▸ EXERCISE TASK:
Format the rows from the first one through the line containing "Dot at: (329, 266)" as a JSON list of strings, one string per line and no blank lines. Leave out every row after that line.

▸ EXERCISE MATERIAL:
#####
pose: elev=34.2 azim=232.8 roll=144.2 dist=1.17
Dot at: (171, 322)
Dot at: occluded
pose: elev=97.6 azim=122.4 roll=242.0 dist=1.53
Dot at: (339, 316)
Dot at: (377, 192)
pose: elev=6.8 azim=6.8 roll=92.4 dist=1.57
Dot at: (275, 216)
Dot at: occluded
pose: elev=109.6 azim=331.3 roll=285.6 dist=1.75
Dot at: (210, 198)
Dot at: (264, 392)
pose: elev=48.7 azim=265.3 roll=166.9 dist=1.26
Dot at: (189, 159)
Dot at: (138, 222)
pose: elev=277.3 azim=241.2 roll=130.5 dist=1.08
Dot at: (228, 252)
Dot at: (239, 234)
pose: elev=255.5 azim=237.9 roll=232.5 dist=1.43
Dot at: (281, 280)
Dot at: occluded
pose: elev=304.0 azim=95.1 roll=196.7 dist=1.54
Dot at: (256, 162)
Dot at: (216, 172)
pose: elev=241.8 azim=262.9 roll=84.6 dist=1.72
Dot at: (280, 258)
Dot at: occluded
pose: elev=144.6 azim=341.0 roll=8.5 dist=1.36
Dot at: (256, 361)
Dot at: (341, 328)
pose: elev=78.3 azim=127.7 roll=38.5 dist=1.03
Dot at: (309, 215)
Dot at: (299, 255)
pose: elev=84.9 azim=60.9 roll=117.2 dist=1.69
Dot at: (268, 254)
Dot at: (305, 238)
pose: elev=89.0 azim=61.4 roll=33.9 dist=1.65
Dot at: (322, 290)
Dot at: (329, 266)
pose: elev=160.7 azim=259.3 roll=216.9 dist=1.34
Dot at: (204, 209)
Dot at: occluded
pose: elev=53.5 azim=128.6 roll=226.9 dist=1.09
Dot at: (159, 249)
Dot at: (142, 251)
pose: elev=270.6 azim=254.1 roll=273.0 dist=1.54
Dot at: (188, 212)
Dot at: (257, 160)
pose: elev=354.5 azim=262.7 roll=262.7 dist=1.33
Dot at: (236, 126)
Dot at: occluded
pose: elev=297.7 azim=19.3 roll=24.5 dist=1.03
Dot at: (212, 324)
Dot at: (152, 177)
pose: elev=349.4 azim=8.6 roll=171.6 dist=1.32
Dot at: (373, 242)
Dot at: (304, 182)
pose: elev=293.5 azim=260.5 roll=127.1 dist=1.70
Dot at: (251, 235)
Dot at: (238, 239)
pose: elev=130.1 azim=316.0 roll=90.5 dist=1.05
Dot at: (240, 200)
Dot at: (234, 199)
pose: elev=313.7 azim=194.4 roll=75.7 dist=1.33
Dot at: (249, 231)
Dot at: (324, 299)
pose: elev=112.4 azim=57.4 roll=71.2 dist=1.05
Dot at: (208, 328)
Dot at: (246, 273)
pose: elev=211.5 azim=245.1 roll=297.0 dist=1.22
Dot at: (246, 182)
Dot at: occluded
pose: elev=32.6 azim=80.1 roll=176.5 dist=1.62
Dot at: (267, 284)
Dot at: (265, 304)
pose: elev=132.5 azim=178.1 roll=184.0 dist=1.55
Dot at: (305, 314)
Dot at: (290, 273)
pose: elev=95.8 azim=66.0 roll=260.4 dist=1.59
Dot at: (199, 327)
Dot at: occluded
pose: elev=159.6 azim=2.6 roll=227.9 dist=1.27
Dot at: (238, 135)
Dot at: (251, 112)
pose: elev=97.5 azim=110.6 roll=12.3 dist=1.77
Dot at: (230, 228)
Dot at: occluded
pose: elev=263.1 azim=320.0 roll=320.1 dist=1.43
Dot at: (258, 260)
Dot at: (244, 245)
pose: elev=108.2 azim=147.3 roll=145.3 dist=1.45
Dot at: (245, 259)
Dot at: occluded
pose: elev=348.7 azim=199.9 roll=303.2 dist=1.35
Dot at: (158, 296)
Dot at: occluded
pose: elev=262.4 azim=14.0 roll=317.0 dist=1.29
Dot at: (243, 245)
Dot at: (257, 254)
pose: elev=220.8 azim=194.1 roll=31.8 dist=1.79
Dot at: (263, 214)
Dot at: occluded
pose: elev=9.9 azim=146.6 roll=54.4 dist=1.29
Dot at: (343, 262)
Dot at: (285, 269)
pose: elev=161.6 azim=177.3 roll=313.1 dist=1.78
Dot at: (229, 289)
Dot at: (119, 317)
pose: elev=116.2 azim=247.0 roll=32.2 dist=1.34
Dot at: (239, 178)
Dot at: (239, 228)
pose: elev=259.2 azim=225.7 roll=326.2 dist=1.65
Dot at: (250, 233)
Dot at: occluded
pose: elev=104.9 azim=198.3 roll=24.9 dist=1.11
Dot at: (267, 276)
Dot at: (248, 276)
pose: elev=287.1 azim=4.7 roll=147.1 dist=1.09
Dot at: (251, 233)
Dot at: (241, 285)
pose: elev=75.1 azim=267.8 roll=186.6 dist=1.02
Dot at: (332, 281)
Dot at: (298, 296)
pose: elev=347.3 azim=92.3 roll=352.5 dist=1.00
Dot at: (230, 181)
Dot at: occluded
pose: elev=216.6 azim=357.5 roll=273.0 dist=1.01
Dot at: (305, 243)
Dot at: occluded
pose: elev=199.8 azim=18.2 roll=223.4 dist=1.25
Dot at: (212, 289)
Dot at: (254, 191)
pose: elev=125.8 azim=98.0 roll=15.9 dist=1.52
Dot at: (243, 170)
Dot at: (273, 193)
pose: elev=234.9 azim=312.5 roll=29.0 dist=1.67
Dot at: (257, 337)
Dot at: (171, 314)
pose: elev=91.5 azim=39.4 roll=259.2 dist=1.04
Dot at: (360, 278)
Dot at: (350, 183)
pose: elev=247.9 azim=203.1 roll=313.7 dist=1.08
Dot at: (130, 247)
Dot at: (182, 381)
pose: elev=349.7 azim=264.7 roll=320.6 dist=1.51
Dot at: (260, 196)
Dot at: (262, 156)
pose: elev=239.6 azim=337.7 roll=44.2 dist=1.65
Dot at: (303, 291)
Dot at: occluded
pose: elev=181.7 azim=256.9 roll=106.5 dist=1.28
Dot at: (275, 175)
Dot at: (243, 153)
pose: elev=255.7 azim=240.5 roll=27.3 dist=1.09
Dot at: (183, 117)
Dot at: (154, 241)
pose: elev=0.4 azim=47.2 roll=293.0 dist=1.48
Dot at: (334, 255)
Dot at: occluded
#####
▸ EXERCISE ANSWER:
[
  "pose: elev=34.2 azim=232.8 roll=144.2 dist=1.17",
  "Dot at: (171, 322)",
  "Dot at: occluded",
  "pose: elev=97.6 azim=122.4 roll=242.0 dist=1.53",
  "Dot at: (339, 316)",
  "Dot at: (377, 192)",
  "pose: elev=6.8 azim=6.8 roll=92.4 dist=1.57",
  "Dot at: (275, 216)",
  "Dot at: occluded",
  "pose: elev=109.6 azim=331.3 roll=285.6 dist=1.75",
  "Dot at: (210, 198)",
  "Dot at: (264, 392)",
  "pose: elev=48.7 azim=265.3 roll=166.9 dist=1.26",
  "Dot at: (189, 159)",
  "Dot at: (138, 222)",
  "pose: elev=277.3 azim=241.2 roll=130.5 dist=1.08",
  "Dot at: (228, 252)",
  "Dot at: (239, 234)",
  "pose: elev=255.5 azim=237.9 roll=232.5 dist=1.43",
  "Dot at: (281, 280)",
  "Dot at: occluded",
  "pose: elev=304.0 azim=95.1 roll=196.7 dist=1.54",
  "Dot at: (256, 162)",
  "Dot at: (216, 172)",
  "pose: elev=241.8 azim=262.9 roll=84.6 dist=1.72",
  "Dot at: (280, 258)",
  "Dot at: occluded",
  "pose: elev=144.6 azim=341.0 roll=8.5 dist=1.36",
  "Dot at: (256, 361)",
  "Dot at: (341, 328)",
  "pose: elev=78.3 azim=127.7 roll=38.5 dist=1.03",
  "Dot at: (309, 215)",
  "Dot at: (299, 255)",
  "pose: elev=84.9 azim=60.9 roll=117.2 dist=1.69",
  "Dot at: (268, 254)",
  "Dot at: (305, 238)",
  "pose: elev=89.0 azim=61.4 roll=33.9 dist=1.65",
  "Dot at: (322, 290)",
  "Dot at: (329, 266)"
]